Lawmakers who were early champions of a U.S. strike on Assad regime targets in Syria have stayed mum as video clips emerge appearing to show opposition soldiers both killing unarmed men and indicating they have possession of chemical weapons. 

The latest, a video on, purported to show a rebel militant in Syria claiming to have chemical weapons, and saying he's willing to target women and children. The video, which has not been able to independently authenticate, only adds to the confusion over which side has the moral high ground and the reasons for U.S. military action in Syria.

President Obama and Secretary of State John Kerry made the case for American involvement based on evidence they claim shows Syrian President Bashar al-Assad's regime using chemical weapons against hundreds of children, and others. Videos were released to the media and seemed to show children disoriented, crying and writhing around in pain on makeshift cots.

Few outside the Assad regime and its closest allies have challenged American claims that the Syrian government was most likely behind the attack. But the powerful images which shaped the early case for a military mission are being countered with videos showing deadly and questionable acts on the other side. 

Multiple requests seeking comment on the videos to 21 lawmakers who were initially vocal about supporting a strike were not returned. The list includes: Sen. John McCain, R-Ariz., House Speaker John Boehner, R-Ohio, and House Minority Leader Nancy Pelosi. 

On Thursday, Fox News reported on another video posted on a pro-Syrian regime website showing rebel commanders talking about their own “red line” after the government launched a chemical attack against civilians in August.

Obama had used the phrase “red line” last year to describe any use of chemical weapons in Syria. 

The video was analyzed by Fox News Middle East specialist Walid Phares, as well as a separate Pentagon expert.

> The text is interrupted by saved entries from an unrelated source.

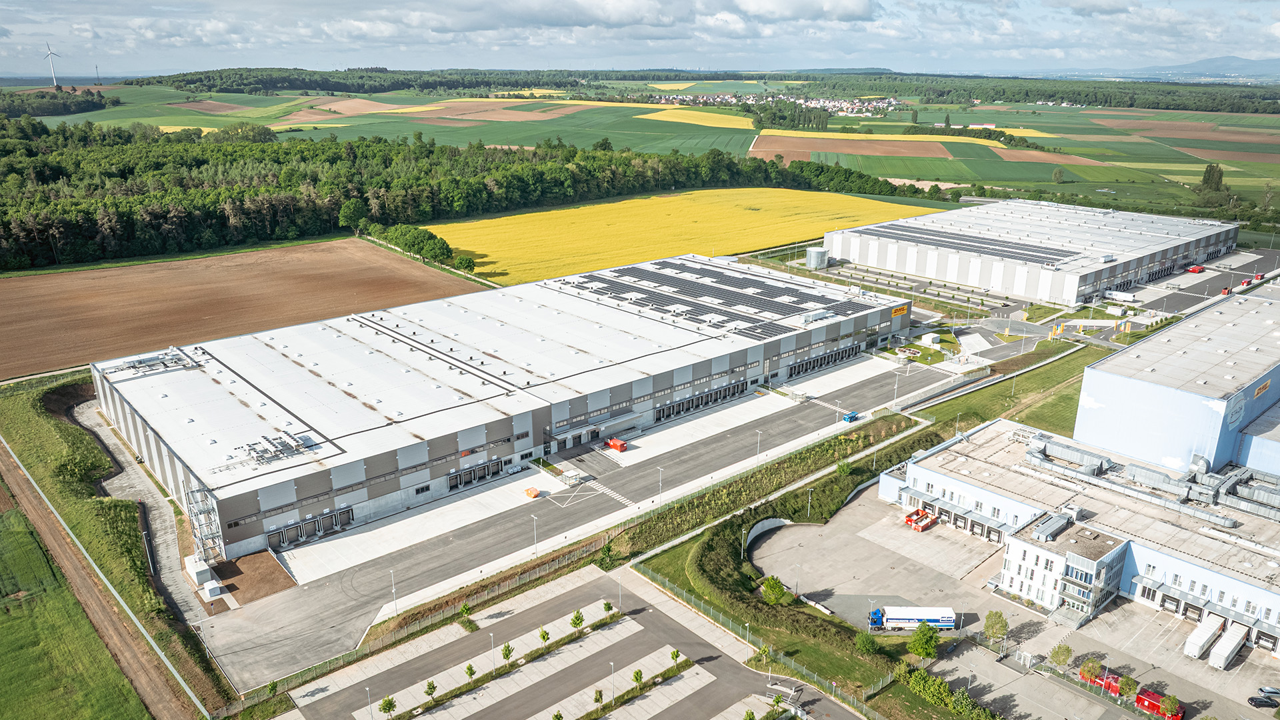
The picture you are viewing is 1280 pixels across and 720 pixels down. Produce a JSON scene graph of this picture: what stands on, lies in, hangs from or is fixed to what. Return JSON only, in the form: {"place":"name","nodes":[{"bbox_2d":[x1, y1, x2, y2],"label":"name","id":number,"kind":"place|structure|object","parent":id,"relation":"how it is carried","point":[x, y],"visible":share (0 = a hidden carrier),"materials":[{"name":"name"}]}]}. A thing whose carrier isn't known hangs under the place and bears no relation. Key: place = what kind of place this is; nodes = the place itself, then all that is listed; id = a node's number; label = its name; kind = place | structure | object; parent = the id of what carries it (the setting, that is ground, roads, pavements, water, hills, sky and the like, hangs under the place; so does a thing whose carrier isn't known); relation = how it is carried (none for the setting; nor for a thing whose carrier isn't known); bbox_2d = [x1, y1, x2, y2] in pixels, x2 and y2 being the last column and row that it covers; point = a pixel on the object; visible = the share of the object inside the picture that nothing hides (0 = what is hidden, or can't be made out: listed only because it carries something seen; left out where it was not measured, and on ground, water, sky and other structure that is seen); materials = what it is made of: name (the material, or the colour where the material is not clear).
{"place":"outdoors","nodes":[
{"label":"outdoors","id":0,"kind":"place"},
{"bbox_2d":[0,492,153,719],"label":"grass field","id":1,"kind":"structure","parent":0,"point":[24,533],"materials":[{"name":"green plant"}]},
{"bbox_2d":[0,428,208,719],"label":"dirt track","id":2,"kind":"structure","parent":0,"point":[21,497],"materials":[{"name":"brown soil"}]},
{"bbox_2d":[68,394,211,631],"label":"gravel path","id":3,"kind":"structure","parent":0,"point":[109,435],"materials":[{"name":"grey"}]},
{"bbox_2d":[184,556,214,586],"label":"shed","id":4,"kind":"structure","parent":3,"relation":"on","point":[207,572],"materials":[{"name":"white"}]},
{"bbox_2d":[182,481,227,564],"label":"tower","id":5,"kind":"structure","parent":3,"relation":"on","point":[200,513],"materials":[{"name":"metal"}]},
{"bbox_2d":[0,236,480,378],"label":"plowed field","id":6,"kind":"structure","parent":0,"point":[21,314],"materials":[{"name":"brown soil"}]},
{"bbox_2d":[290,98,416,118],"label":"brown field","id":7,"kind":"structure","parent":0,"point":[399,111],"materials":[{"name":"brown soil"}]},
{"bbox_2d":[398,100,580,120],"label":"brown field","id":8,"kind":"structure","parent":0,"point":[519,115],"materials":[{"name":"brown soil"}]},
{"bbox_2d":[86,251,909,559],"label":"warehouse","id":9,"kind":"structure","parent":0,"point":[719,369],"materials":[{"name":"white metal"}]},
{"bbox_2d":[97,348,200,378],"label":"rooftop unit","id":10,"kind":"object","parent":9,"relation":"on","point":[133,367],"visible":0.92,"materials":[{"name":"grey metal"}]},
{"bbox_2d":[221,432,317,468],"label":"rooftop unit","id":11,"kind":"object","parent":9,"relation":"on","point":[276,447],"visible":0.96,"materials":[{"name":"grey metal"}]},
{"bbox_2d":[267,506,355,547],"label":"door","id":12,"kind":"structure","parent":9,"relation":"in","point":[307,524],"materials":[{"name":"metal"}]},
{"bbox_2d":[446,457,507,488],"label":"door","id":13,"kind":"structure","parent":9,"relation":"in","point":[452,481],"materials":[{"name":"grey metal"}]},
{"bbox_2d":[544,410,637,451],"label":"loading dock","id":14,"kind":"object","parent":9,"relation":"attached to","point":[623,419],"visible":0.9,"materials":[{"name":"metal"}]},
{"bbox_2d":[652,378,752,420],"label":"loading docks","id":15,"kind":"object","parent":9,"relation":"in","point":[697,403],"visible":0.83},
{"bbox_2d":[559,256,875,338],"label":"solar panel array","id":16,"kind":"object","parent":9,"relation":"on","point":[737,287],"visible":0.9,"materials":[{"name":"black glass"}]},
{"bbox_2d":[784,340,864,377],"label":"loading docks","id":17,"kind":"object","parent":9,"relation":"in","point":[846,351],"visible":0.84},
{"bbox_2d":[890,303,910,316],"label":"yellow sign","id":18,"kind":"object","parent":9,"relation":"attached to","point":[897,312],"visible":0.83,"materials":[{"name":"yellow"}]},
{"bbox_2d":[278,564,835,719],"label":"parking lot","id":19,"kind":"structure","parent":0,"point":[730,668],"materials":[{"name":"grey asphalt"}]},
{"bbox_2d":[364,686,373,719],"label":"lamp post","id":20,"kind":"object","parent":19,"relation":"on","point":[369,700],"visible":0.98,"materials":[{"name":"metal"}]},
{"bbox_2d":[380,696,396,716],"label":"tree","id":21,"kind":"object","parent":19,"relation":"on","point":[390,707],"visible":1,"materials":[{"name":"green plant"}]},
{"bbox_2d":[423,680,436,702],"label":"tree","id":22,"kind":"object","parent":19,"relation":"on","point":[429,684],"visible":0.99,"materials":[{"name":"green plant"}]},
{"bbox_2d":[459,602,474,626],"label":"tree","id":23,"kind":"object","parent":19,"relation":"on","point":[464,611],"visible":0.97,"materials":[{"name":"green plant"}]},
{"bbox_2d":[464,662,476,680],"label":"tree","id":24,"kind":"object","parent":19,"relation":"on","point":[469,668],"visible":0.98,"materials":[{"name":"green plant"}]},
{"bbox_2d":[488,632,495,670],"label":"lamp post","id":25,"kind":"object","parent":19,"relation":"on","point":[491,636],"visible":0.97,"materials":[{"name":"silver metal"}]},
{"bbox_2d":[499,642,513,663],"label":"tree","id":26,"kind":"object","parent":19,"relation":"on","point":[505,650],"visible":0.98,"materials":[{"name":"green plant"}]},
{"bbox_2d":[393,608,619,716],"label":"grass strip","id":27,"kind":"object","parent":19,"relation":"on","point":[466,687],"visible":0.96,"materials":[{"name":"green plant"}]},
{"bbox_2d":[538,627,549,644],"label":"tree","id":28,"kind":"object","parent":19,"relation":"on","point":[545,634],"visible":0.98,"materials":[{"name":"green plant"}]},
{"bbox_2d":[551,709,563,719],"label":"tree","id":29,"kind":"object","parent":19,"relation":"on","point":[559,719],"visible":1,"materials":[{"name":"green plant"}]},
{"bbox_2d":[570,610,584,629],"label":"tree","id":30,"kind":"object","parent":19,"relation":"on","point":[577,625],"visible":0.98,"materials":[{"name":"green plant"}]},
{"bbox_2d":[592,688,603,706],"label":"tree","id":31,"kind":"object","parent":19,"relation":"on","point":[598,700],"visible":0.99,"materials":[{"name":"green plant"}]},
{"bbox_2d":[602,600,613,614],"label":"tree","id":32,"kind":"object","parent":19,"relation":"on","point":[607,604],"visible":0.96,"materials":[{"name":"green plant"}]},
{"bbox_2d":[608,660,617,704],"label":"lamp post","id":33,"kind":"object","parent":19,"relation":"on","point":[612,666],"visible":0.97,"materials":[{"name":"grey metal"}]},
{"bbox_2d":[616,568,623,609],"label":"lamp post","id":34,"kind":"object","parent":19,"relation":"on","point":[619,581],"visible":0.94,"materials":[{"name":"metal"}]},
{"bbox_2d":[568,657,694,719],"label":"grass strip","id":35,"kind":"object","parent":19,"relation":"on","point":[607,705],"visible":0.97,"materials":[{"name":"green plant"}]},
{"bbox_2d":[631,668,644,688],"label":"tree","id":36,"kind":"object","parent":19,"relation":"on","point":[637,677],"visible":0.99,"materials":[{"name":"green plant"}]},
{"bbox_2d":[669,648,681,668],"label":"tree","id":37,"kind":"object","parent":19,"relation":"on","point":[675,655],"visible":0.98,"materials":[{"name":"green plant"}]},
{"bbox_2d":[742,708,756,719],"label":"tree","id":38,"kind":"object","parent":19,"relation":"on","point":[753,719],"visible":1,"materials":[{"name":"green plant"}]},
{"bbox_2d":[191,359,944,692],"label":"road","id":39,"kind":"structure","parent":0,"point":[790,419],"materials":[{"name":"grey asphalt"}]},
{"bbox_2d":[389,568,397,612],"label":"lamp post","id":40,"kind":"object","parent":39,"relation":"on","point":[392,579],"visible":0.97,"materials":[{"name":"metal"}]},
{"bbox_2d":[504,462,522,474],"label":"tanks","id":41,"kind":"object","parent":39,"relation":"on","point":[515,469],"visible":0.98,"materials":[{"name":"white metal"}]},
{"bbox_2d":[524,486,539,498],"label":"orange container","id":42,"kind":"object","parent":39,"relation":"on","point":[535,492],"visible":0.97,"materials":[{"name":"orange metal"}]},
{"bbox_2d":[530,513,538,557],"label":"lamp post","id":43,"kind":"object","parent":39,"relation":"on","point":[535,545],"visible":0.98,"materials":[{"name":"metal"}]},
{"bbox_2d":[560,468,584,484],"label":"shelter","id":44,"kind":"object","parent":39,"relation":"on","point":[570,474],"visible":0.93,"materials":[{"name":"white"}]},
{"bbox_2d":[605,436,628,451],"label":"red container","id":45,"kind":"object","parent":39,"relation":"on","point":[621,449],"visible":0.98,"materials":[{"name":"red metal"}]},
{"bbox_2d":[656,467,664,500],"label":"lamp post","id":46,"kind":"object","parent":39,"relation":"on","point":[661,483],"visible":0.98,"materials":[{"name":"metal"}]},
{"bbox_2d":[754,429,763,465],"label":"lamp post","id":47,"kind":"object","parent":39,"relation":"on","point":[758,455],"visible":0.98,"materials":[{"name":"white metal"}]},
{"bbox_2d":[842,410,859,422],"label":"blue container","id":48,"kind":"object","parent":39,"relation":"on","point":[848,417],"visible":0.96,"materials":[{"name":"blue"}]},
{"bbox_2d":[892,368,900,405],"label":"lamp post","id":49,"kind":"object","parent":39,"relation":"on","point":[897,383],"visible":0.97,"materials":[{"name":"white metal"}]},
{"bbox_2d":[0,0,1279,79],"label":"sky","id":50,"kind":"structure","parent":0,"point":[859,8],"materials":[{"name":"blue"}]},
{"bbox_2d":[0,70,1279,224],"label":"farmland","id":51,"kind":"structure","parent":0,"point":[1109,111],"materials":[{"name":"green plant"}]},
{"bbox_2d":[43,42,61,86],"label":"wind turbine","id":52,"kind":"object","parent":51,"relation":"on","point":[49,53],"visible":0.95,"materials":[{"name":"white metal"}]},
{"bbox_2d":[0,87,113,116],"label":"forest","id":53,"kind":"object","parent":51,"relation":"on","point":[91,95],"visible":0.86,"materials":[{"name":"green plant"}]},
{"bbox_2d":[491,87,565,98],"label":"yellow field","id":54,"kind":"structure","parent":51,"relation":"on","point":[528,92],"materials":[{"name":"yellow plant"}]},
{"bbox_2d":[648,92,901,115],"label":"village","id":55,"kind":"object","parent":51,"relation":"on","point":[809,104],"visible":0.68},
{"bbox_2d":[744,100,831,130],"label":"tree cluster","id":56,"kind":"object","parent":51,"relation":"on","point":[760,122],"visible":0.84,"materials":[{"name":"green plant"}]},
{"bbox_2d":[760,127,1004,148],"label":"yellow field","id":57,"kind":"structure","parent":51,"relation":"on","point":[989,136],"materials":[{"name":"yellow plant"}]},
{"bbox_2d":[1200,163,1225,192],"label":"tree","id":58,"kind":"object","parent":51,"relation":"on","point":[1221,179],"visible":0.82,"materials":[{"name":"green plant"}]},
{"bbox_2d":[422,186,940,286],"label":"yellow field","id":59,"kind":"structure","parent":0,"point":[475,250],"materials":[{"name":"yellow plant"}]},
{"bbox_2d":[638,107,756,128],"label":"yellow field","id":60,"kind":"structure","parent":0,"point":[651,115],"materials":[{"name":"yellow plant"}]},
{"bbox_2d":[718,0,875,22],"label":"cloud","id":61,"kind":"structure","parent":0,"point":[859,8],"materials":[{"name":"white"}]},
{"bbox_2d":[750,132,961,160],"label":"brown field","id":62,"kind":"structure","parent":0,"point":[869,143],"materials":[{"name":"brown soil"}]},
{"bbox_2d":[913,339,1105,438],"label":"lawn","id":63,"kind":"structure","parent":0,"point":[982,419],"materials":[{"name":"green plant"}]},
{"bbox_2d":[742,483,1279,719],"label":"paved yard","id":64,"kind":"structure","parent":0,"point":[781,533],"materials":[{"name":"grey concrete"}]},
{"bbox_2d":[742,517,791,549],"label":"retaining wall","id":65,"kind":"structure","parent":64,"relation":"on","point":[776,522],"materials":[{"name":"concrete"}]},
{"bbox_2d":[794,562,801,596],"label":"lamp post","id":66,"kind":"object","parent":64,"relation":"on","point":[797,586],"visible":0.96,"materials":[{"name":"metal"}]},
{"bbox_2d":[866,604,957,630],"label":"truck","id":67,"kind":"object","parent":64,"relation":"on","point":[947,620],"visible":0.96,"materials":[{"name":"metal"}]},
{"bbox_2d":[903,508,938,530],"label":"dumpster","id":68,"kind":"object","parent":64,"relation":"on","point":[920,529],"visible":0.94,"materials":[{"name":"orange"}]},
{"bbox_2d":[982,610,1008,642],"label":"tree","id":69,"kind":"object","parent":64,"relation":"on","point":[987,627],"visible":0.99,"materials":[{"name":"green plant"}]},
{"bbox_2d":[1048,642,1073,668],"label":"tree","id":70,"kind":"object","parent":64,"relation":"on","point":[1063,659],"visible":0.99,"materials":[{"name":"green plant"}]},
{"bbox_2d":[1078,657,1101,682],"label":"tree","id":71,"kind":"object","parent":64,"relation":"on","point":[1084,671],"visible":0.92,"materials":[{"name":"green plant"}]},
{"bbox_2d":[1088,670,1121,694],"label":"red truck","id":72,"kind":"object","parent":64,"relation":"on","point":[1109,687],"visible":0.53,"materials":[{"name":"red"}]},
{"bbox_2d":[1118,674,1137,700],"label":"tree","id":73,"kind":"object","parent":64,"relation":"on","point":[1128,684],"visible":0.97,"materials":[{"name":"green plant"}]},
{"bbox_2d":[1134,686,1184,719],"label":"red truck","id":74,"kind":"object","parent":64,"relation":"on","point":[1149,707],"visible":0.66,"materials":[{"name":"red"}]},
{"bbox_2d":[1158,693,1179,716],"label":"tree","id":75,"kind":"object","parent":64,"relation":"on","point":[1172,700],"visible":1,"materials":[{"name":"plant"}]},
{"bbox_2d":[1183,614,1223,659],"label":"white trailer","id":76,"kind":"object","parent":64,"relation":"on","point":[1197,634],"visible":0.96,"materials":[{"name":"white metal"}]},
{"bbox_2d":[1208,622,1249,668],"label":"white trailer","id":77,"kind":"object","parent":64,"relation":"on","point":[1232,645],"visible":0.98,"materials":[{"name":"white metal"}]},
{"bbox_2d":[1246,694,1278,706],"label":"car","id":78,"kind":"object","parent":64,"relation":"on","point":[1262,700],"visible":0.99,"materials":[{"name":"black metal"}]},
{"bbox_2d":[1260,685,1279,697],"label":"car","id":79,"kind":"object","parent":64,"relation":"on","point":[1271,689],"visible":0.93,"materials":[{"name":"metal"}]},
{"bbox_2d":[824,197,1236,303],"label":"warehouse","id":80,"kind":"structure","parent":0,"point":[855,257],"materials":[{"name":"white metal"}]},
{"bbox_2d":[858,222,1077,264],"label":"solar panel array","id":81,"kind":"object","parent":80,"relation":"on","point":[1026,255],"visible":0.91,"materials":[{"name":"black glass"}]},
{"bbox_2d":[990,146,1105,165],"label":"brown field","id":82,"kind":"structure","parent":0,"point":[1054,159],"materials":[{"name":"brown soil"}]},
{"bbox_2d":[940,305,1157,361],"label":"road","id":83,"kind":"structure","parent":0,"point":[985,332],"materials":[{"name":"grey asphalt"}]},
{"bbox_2d":[876,418,1279,657],"label":"building","id":84,"kind":"structure","parent":0,"point":[941,479],"materials":[{"name":"white"}]},
{"bbox_2d":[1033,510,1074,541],"label":"rooftop unit","id":85,"kind":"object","parent":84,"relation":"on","point":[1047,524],"visible":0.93,"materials":[{"name":"grey metal"}]},
{"bbox_2d":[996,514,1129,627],"label":"office building","id":86,"kind":"structure","parent":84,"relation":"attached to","point":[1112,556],"materials":[{"name":"white paint"}]},
{"bbox_2d":[1019,432,1279,527],"label":"ventilation duct","id":87,"kind":"object","parent":84,"relation":"on","point":[1230,524],"visible":0.9,"materials":[{"name":"grey metal"}]},
{"bbox_2d":[1073,284,1279,480],"label":"blue building","id":88,"kind":"structure","parent":0,"point":[1105,396],"materials":[{"name":"blue metal"}]},
{"bbox_2d":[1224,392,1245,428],"label":"wall sign","id":89,"kind":"object","parent":88,"relation":"attached to","point":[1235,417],"visible":0.94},
{"bbox_2d":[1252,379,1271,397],"label":"sign","id":90,"kind":"object","parent":88,"relation":"attached to","point":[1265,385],"visible":0.94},
{"bbox_2d":[1093,117,1279,152],"label":"brown field","id":91,"kind":"structure","parent":0,"point":[1170,133],"materials":[{"name":"brown soil"}]},
{"bbox_2d":[1104,55,1279,81],"label":"mountain","id":92,"kind":"structure","parent":0,"point":[1276,63],"materials":[{"name":"blue"}]},
{"bbox_2d":[1124,247,1279,312],"label":"parking lot","id":93,"kind":"structure","parent":0,"point":[1195,284],"materials":[{"name":"grey asphalt"}]},
{"bbox_2d":[1104,289,1136,302],"label":"white truck","id":94,"kind":"object","parent":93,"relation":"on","point":[1123,298],"visible":0.98,"materials":[{"name":"white metal"}]},
{"bbox_2d":[1187,264,1204,273],"label":"red container","id":95,"kind":"object","parent":93,"relation":"on","point":[1195,271],"visible":0.97,"materials":[{"name":"red metal"}]},
{"bbox_2d":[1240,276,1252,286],"label":"red container","id":96,"kind":"object","parent":93,"relation":"on","point":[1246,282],"visible":0.96,"materials":[{"name":"red metal"}]},
{"label":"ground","id":97,"kind":"structure","parent":0},
{"bbox_2d":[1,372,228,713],"label":"grass strip","id":98,"kind":"object","parent":97,"relation":"on","point":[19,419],"visible":0.7,"materials":[{"name":"green plant"}]},
{"bbox_2d":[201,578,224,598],"label":"utility box","id":99,"kind":"object","parent":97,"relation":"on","point":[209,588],"visible":0.97,"materials":[{"name":"white"}]},
{"bbox_2d":[212,549,295,605],"label":"patch","id":100,"kind":"object","parent":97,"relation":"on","point":[260,563],"visible":0.7,"materials":[{"name":"brown soil"}]},
{"bbox_2d":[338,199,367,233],"label":"tree","id":101,"kind":"object","parent":97,"relation":"on","point":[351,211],"visible":0.9,"materials":[{"name":"green plant"}]},
{"bbox_2d":[380,224,455,264],"label":"tree cluster","id":102,"kind":"object","parent":97,"relation":"on","point":[429,239],"visible":0.85,"materials":[{"name":"green plant"}]},
{"bbox_2d":[454,255,475,272],"label":"tree","id":103,"kind":"object","parent":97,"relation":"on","point":[461,261],"visible":0.96,"materials":[{"name":"green plant"}]},
{"bbox_2d":[2,116,945,272],"label":"forest","id":104,"kind":"object","parent":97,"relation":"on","point":[45,243],"visible":0.87,"materials":[{"name":"green wood"}]},
{"bbox_2d":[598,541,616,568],"label":"tree","id":105,"kind":"object","parent":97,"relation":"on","point":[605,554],"visible":0.9,"materials":[{"name":"green plant"}]},
{"bbox_2d":[634,569,882,716],"label":"fence","id":106,"kind":"object","parent":97,"relation":"on","point":[667,584],"visible":0.79,"materials":[{"name":"green metal"}]},
{"bbox_2d":[617,399,966,708],"label":"grass strip","id":107,"kind":"object","parent":97,"relation":"on","point":[739,527],"visible":0.68,"materials":[{"name":"green plant"}]},
{"bbox_2d":[738,525,747,558],"label":"lamp post","id":108,"kind":"object","parent":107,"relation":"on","point":[741,554],"visible":0.89,"materials":[{"name":"metal"}]},
{"bbox_2d":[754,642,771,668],"label":"tree","id":109,"kind":"object","parent":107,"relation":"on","point":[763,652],"visible":0.95,"materials":[{"name":"green plant"}]},
{"bbox_2d":[760,574,785,604],"label":"tree","id":110,"kind":"object","parent":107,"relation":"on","point":[776,588],"visible":0.97,"materials":[{"name":"green plant"}]},
{"bbox_2d":[854,632,878,656],"label":"tree","id":111,"kind":"object","parent":107,"relation":"on","point":[869,645],"visible":0.98,"materials":[{"name":"green plant"}]},
{"bbox_2d":[805,488,813,518],"label":"lamp post","id":112,"kind":"object","parent":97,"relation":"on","point":[809,508],"visible":0.96,"materials":[{"name":"metal"}]},
{"bbox_2d":[805,246,828,268],"label":"storage tank","id":113,"kind":"object","parent":97,"relation":"on","point":[820,255],"visible":0.95,"materials":[{"name":"metal"}]},
{"bbox_2d":[908,622,939,660],"label":"tree","id":114,"kind":"object","parent":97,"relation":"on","point":[922,648],"visible":0.98,"materials":[{"name":"green plant"}]},
{"bbox_2d":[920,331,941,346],"label":"shed","id":115,"kind":"structure","parent":97,"relation":"on","point":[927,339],"materials":[{"name":"white"}]},
{"bbox_2d":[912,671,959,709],"label":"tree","id":116,"kind":"object","parent":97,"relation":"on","point":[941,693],"visible":0.96,"materials":[{"name":"green plant"}]},
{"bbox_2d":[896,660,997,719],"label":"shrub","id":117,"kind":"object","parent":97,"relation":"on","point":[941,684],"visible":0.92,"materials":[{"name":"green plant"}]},
{"bbox_2d":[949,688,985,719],"label":"tree","id":118,"kind":"object","parent":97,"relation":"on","point":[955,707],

According to both sources, one of the men in the video is identified as a deputy to General Salim Idris, leader of the Free Syrian Army, the same group some members of Congress hailed as a moderate in their push for U.S. action.

Yigal Carmon, the president of the Middle East Media Research Institute, who also reviewed the tape, said, "The message is if the West doesn't act, we (the rebels) too will have no red lines, and will use chemical weapons."

If authentic, the videos could cause problems for the administration as it argues the Assad regime -- and the Assad regime alone -- must be punished for violating "international norms" with the use of chemical weapons. 

On Thursday, The New York Times  published a front-page story as well as an online video smuggled out of Syria showing rebel fighters executing seven unarmed government soldiers.

The footage shows Syrian rebels holding firearms and standing over seven shirtless, kneeling male prisoners with their hands tied behind their backs and their heads pressed to the ground. The video goes to black as the men are executed one by one.

Idris, speaking to Fox News via Skype from an undisclosed location on Friday, said the footage was a year old and didn’t reflect the majority of rebels.  

Still, Obama seemed resolved in his decision to push forward with a strike.

"There are times where we have to make hard choices if we're going to stand up for the things we care about," Obama said at a press conference in St. Petersburg, Russia, during the G-20 global economic summit Friday. "I was under no illusions when I embarked on this path, but I think it's the right thing to do."